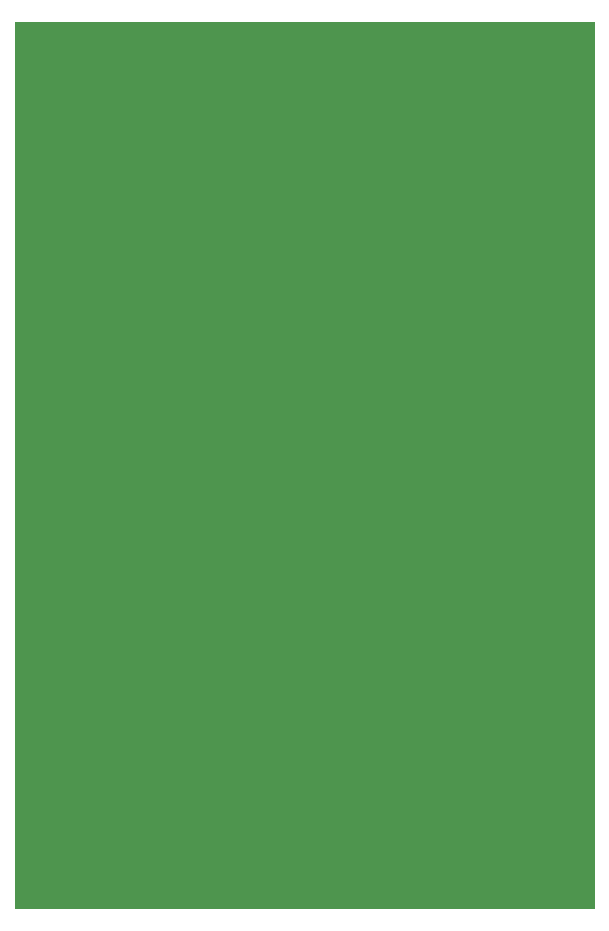
<source format=gbr>
%TF.GenerationSoftware,KiCad,Pcbnew,9.0.4*%
%TF.CreationDate,2025-10-07T20:55:13+07:00*%
%TF.ProjectId,duodrive,64756f64-7269-4766-952e-6b696361645f,rev?*%
%TF.SameCoordinates,Original*%
%TF.FileFunction,Other,ECO1*%
%FSLAX46Y46*%
G04 Gerber Fmt 4.6, Leading zero omitted, Abs format (unit mm)*
G04 Created by KiCad (PCBNEW 9.0.4) date 2025-10-07 20:55:13*
%MOMM*%
%LPD*%
G01*
G04 APERTURE LIST*
%ADD10C,0.100000*%
G04 APERTURE END LIST*
D10*
X90000000Y-50000000D02*
X139000000Y-50000000D01*
X139000000Y-125000000D01*
X90000000Y-125000000D01*
X90000000Y-50000000D01*
G36*
X90000000Y-50000000D02*
G01*
X139000000Y-50000000D01*
X139000000Y-125000000D01*
X90000000Y-125000000D01*
X90000000Y-50000000D01*
G37*
M02*

</source>
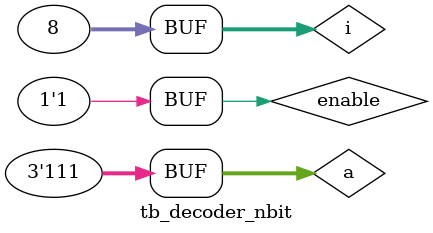
<source format=v>


module decoder_nbit 
    // Parameters section
    #( parameter N = 3)
    // Ports section
    (input [N-1:0] a,
     input enable,
     output reg [2**N-1:0] y
    );
  
    always @(*) begin
        if (enable == 0) 
            y = 0;
        else
            y = (1 << a);
    end  
  
endmodule




`timescale 1us/1ns
module tb_decoder_nbit();
	
    parameter DEC_WIDTH = 3;
    reg [DEC_WIDTH-1:0] a;
    reg  enable ;
    wire  [2**DEC_WIDTH-1:0] y;
	
	integer i; // used in the for loop
	
    // Instantiate the parameterized DUT
    decoder_nbit 
    #(.N(DEC_WIDTH))
    DEC1
    (
      .a(a),
      .enable(enable),
      .y(y)
    );
  
    // Create stimulus
    initial begin
        $monitor($time, " a = %d, enable = %b, y = %b", a, enable, y);
        #1; a = 0; enable = 0;
        for (i = 0; i<2**DEC_WIDTH; i=i+1) begin
            #1; a = i; enable = 1;
        end
    end
  
endmodule

</source>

____

An exact repeat of the listing above, pictures excluded, is the answer.

### WRITTEN SOLUTION:
<source format=gbr>
%TF.GenerationSoftware,KiCad,Pcbnew,9.0.4*%
%TF.CreationDate,2025-10-07T20:55:13+07:00*%
%TF.ProjectId,duodrive,64756f64-7269-4766-952e-6b696361645f,rev?*%
%TF.SameCoordinates,Original*%
%TF.FileFunction,Other,ECO1*%
%FSLAX46Y46*%
G04 Gerber Fmt 4.6, Leading zero omitted, Abs format (unit mm)*
G04 Created by KiCad (PCBNEW 9.0.4) date 2025-10-07 20:55:13*
%MOMM*%
%LPD*%
G01*
G04 APERTURE LIST*
%ADD10C,0.100000*%
G04 APERTURE END LIST*
D10*
X90000000Y-50000000D02*
X139000000Y-50000000D01*
X139000000Y-125000000D01*
X90000000Y-125000000D01*
X90000000Y-50000000D01*
G36*
X90000000Y-50000000D02*
G01*
X139000000Y-50000000D01*
X139000000Y-125000000D01*
X90000000Y-125000000D01*
X90000000Y-50000000D01*
G37*
M02*

</source>
<source format=v>


module decoder_nbit 
    // Parameters section
    #( parameter N = 3)
    // Ports section
    (input [N-1:0] a,
     input enable,
     output reg [2**N-1:0] y
    );
  
    always @(*) begin
        if (enable == 0) 
            y = 0;
        else
            y = (1 << a);
    end  
  
endmodule




`timescale 1us/1ns
module tb_decoder_nbit();
	
    parameter DEC_WIDTH = 3;
    reg [DEC_WIDTH-1:0] a;
    reg  enable ;
    wire  [2**DEC_WIDTH-1:0] y;
	
	integer i; // used in the for loop
	
    // Instantiate the parameterized DUT
    decoder_nbit 
    #(.N(DEC_WIDTH))
    DEC1
    (
      .a(a),
      .enable(enable),
      .y(y)
    );
  
    // Create stimulus
    initial begin
        $monitor($time, " a = %d, enable = %b, y = %b", a, enable, y);
        #1; a = 0; enable = 0;
        for (i = 0; i<2**DEC_WIDTH; i=i+1) begin
            #1; a = i; enable = 1;
        end
    end
  
endmodule

</source>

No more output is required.